- Extrait -
Donne-nous
aujourd'hui
notre pain quotidien.
(Matthieu
VI,
11)
Jésus permet, Jésus recommande
à ses disciples de dire à Dieu dans
leur prière : « Donne-nous de
quoi manger ! » Certains
chrétiens, convaincus que Jésus
attribuait plus de prix à l'aliment
spirituel qui nourrit les âmes qu'à
l'aliment périssable qui soutient les corps,
ont voulu traduire : « Donne-nous,
ô Père, ton pain à toi, le pain
céleste de ta parole ». Mais.
songeant à la compassion du Christ en face
des foules affamées et du mendiant qui, pour
ne pas mourir, réclame quelques-unes des
miettes qui tombent de la table du festin, je reste
convaincu que Jésus a voulu introduire dans
l'oraison dominicale l'humble, la toute humaine et
instinctive supplication :
« Père ! donne-nous
le pain qui nous est
nécessaire ! »
Vous n'avez souvent accordé à
cette phrase que la portée d'une formule
banale, en laquelle s'exprime tout au plus une
reconnaissance lointaine pour le Dieu qui fait
mûrir nos moissons, et de qui
dépendent toutes choses. Mais aujourd'hui
les circonstances nous replacent
brutalement devant la pathétique
signification de la prière pour le
pain.
Le fléau de la sécheresse, si
redoutable dans les pays d'Orient et aux
époques bibliques, sans nous menacer
directement de famine, nous dit l'angoisse de nos
paysans, et nous invite à penser à
ces frères de la campagne, ceux au labeur
desquels - après Dieu - nous devons notre
pain.
Il vous arrive aussi de découvrir la
détresse secrète de telle famille, au
sein de laquelle grandissent des enfants
sous-alimentés, ou l'héroïsme
d'une soeur isolée qui s'oblige à un
effort acharné, sans être certaine
d'avoir demain de quoi satisfaire l'appétit
de ses enfants. Vous percevez encore l'écho
sans cesse amplifié de ces voix d'hommes
encore jeunes, vaillants et robustes, qui crient
à la société - anonyme tyran
aux oreilles assourdies et au coeur de
pierre :
- « Nous voulons du
travail », c'est-à-dire du pain !

- Série d'exercices -
• A. Selon l'extrait sur le pain quotidien, au travail de qui devons-nous notre pain, après Dieu ?
• B. Pour chaque affirmation, dites si elle s'accorde avec l'extrait sur le pain quotidien, en citant les mots qui le montrent. (i) La phrase de la prière citée en tête vient de Matthieu VI, 11. (ii) L'auteur pense que Jésus parlait seulement du pain céleste de la parole. (iii) La sécheresse menace directement le pays de famine.
• C. Écrivez la suite de l'extrait sur le pain quotidien, en partant de sa dernière phrase.
Les fiches ci-dessous ne sont pas utiles ici.

- Liste des fiches -

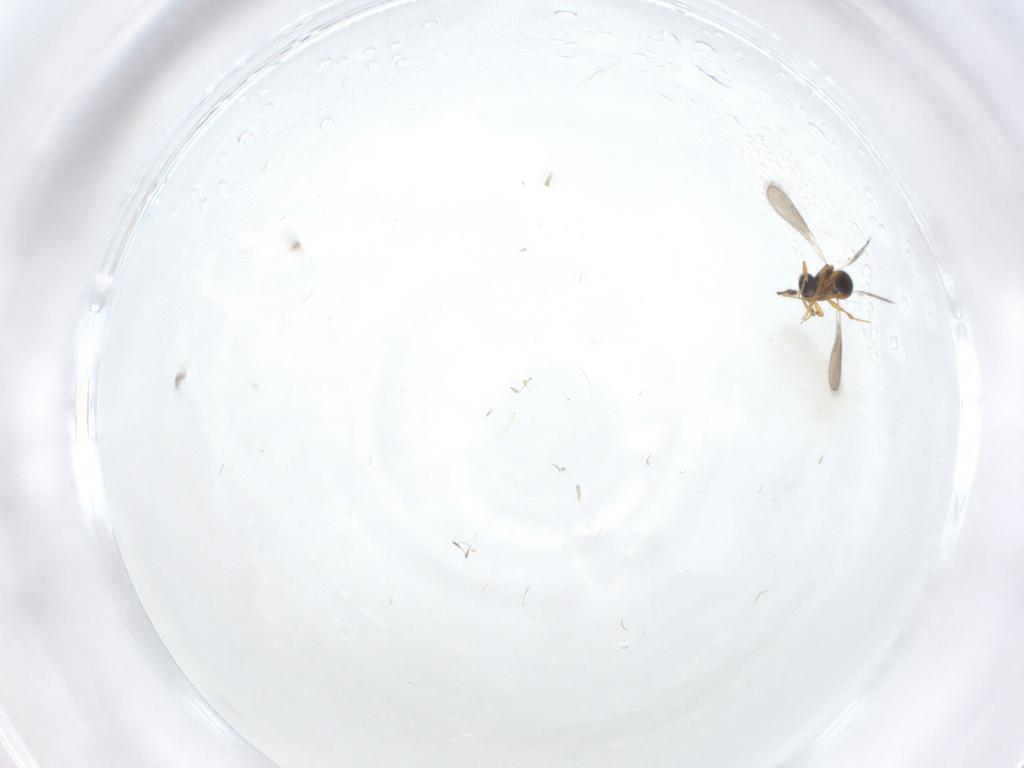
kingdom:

---

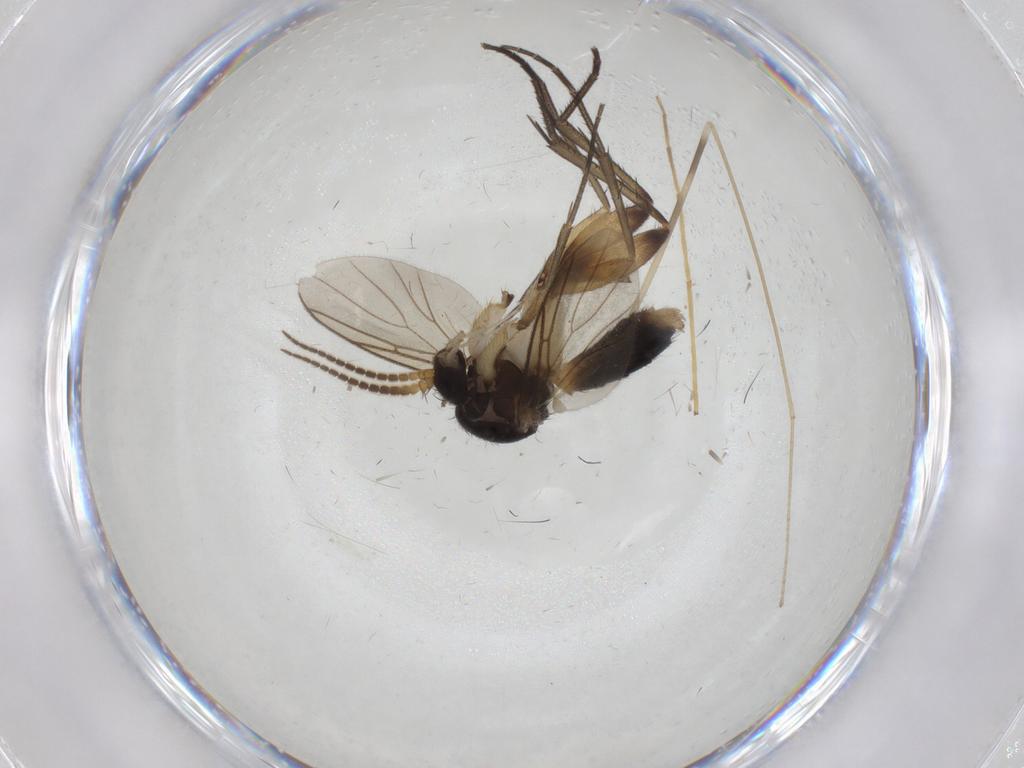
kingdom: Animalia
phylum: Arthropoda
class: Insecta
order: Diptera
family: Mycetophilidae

- Réponses par exercice -
• A. Au travail de nos paysans, ces frères de la campagne.

• B.
(i) Oui : « (Matthieu VI, 11) ».
(ii) Non : « je reste convaincu que Jésus a voulu introduire dans l'oraison dominicale l'humble, la toute humaine et instinctive supplication ».
(iii) Non : « sans nous menacer directement de famine ».

• C.
Nous ne répudions pas le sens des
anecdotes édifiantes, propres à
célébrer le miracle de la foi. Tel
chômeur, après s'être converti,
et avoir réappris à s'adresser
à Dieu, reçoit le lendemain
même une offre de travail ! Mais nous ne
voulons pas davantage juger avec une hypocrisie
pharisienne ceux qui déclarent avec
amertume : À quoi bon demander notre
pain à Dieu ? Sans doute est-il
disposé, Lui, à nous l'assurer, mais
ce sont les hommes qui nous le refusent. Et sur
notre terre l'égoïsme humain
règne bien plus souverainement que l'amour
d'un Dieu ! ».
Dans les régions où se
perpétue aujourd'hui le crime de la guerre,
et avec lui l'odieuse famine, il doit se
retrouver, comme il
y a
vingt ans, des croyants qui par leur souffrance
même sont initiés au sens profond de
la prière du Seigneur. Ne pas savoir si
J'aurai demain du pain, et redire avec ferveur
le : Notre Père !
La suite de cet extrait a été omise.